## YOUR GOAL
Rewrite every line of text in the data below, renaming "Växellåda" to "Transmission" and keeping everything else unchanged. Leave the pictures out of your answer.

## Records from a dataset
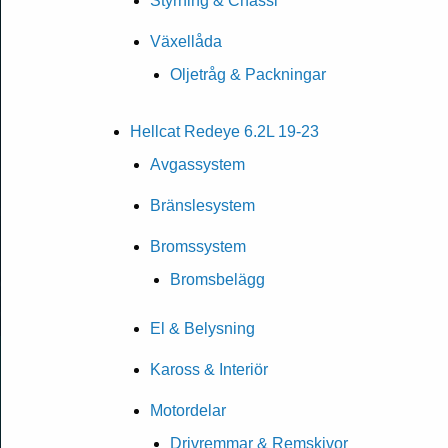
Styrning & Chassi
Växellåda
Oljetråg & Packningar
Hellcat Redeye 6.2L 19-23
Avgassystem
Bränslesystem
Bromssystem
Bromsbelägg
El & Belysning
Kaross & Interiör
Motordelar
Drivremmar & Remskivor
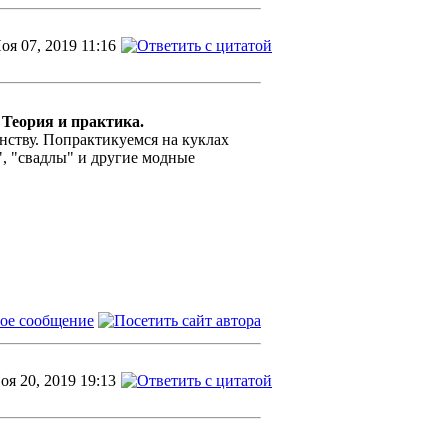
оя 07, 2019 11:16
 Теория и практика.
нству. Попрактикуемся на куклах
, "свадлы" и другие модные
оя 20, 2019 19:13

## TASK OUTPUT
Styrning & Chassi
Transmission
Oljetråg & Packningar
Hellcat Redeye 6.2L 19-23
Avgassystem
Bränslesystem
Bromssystem
Bromsbelägg
El & Belysning
Kaross & Interiör
Motordelar
Drivremmar & Remskivor
оя 07, 2019 11:16
 Теория и практика.
нству. Попрактикуемся на куклах
, "свадлы" и другие модные
оя 20, 2019 19:13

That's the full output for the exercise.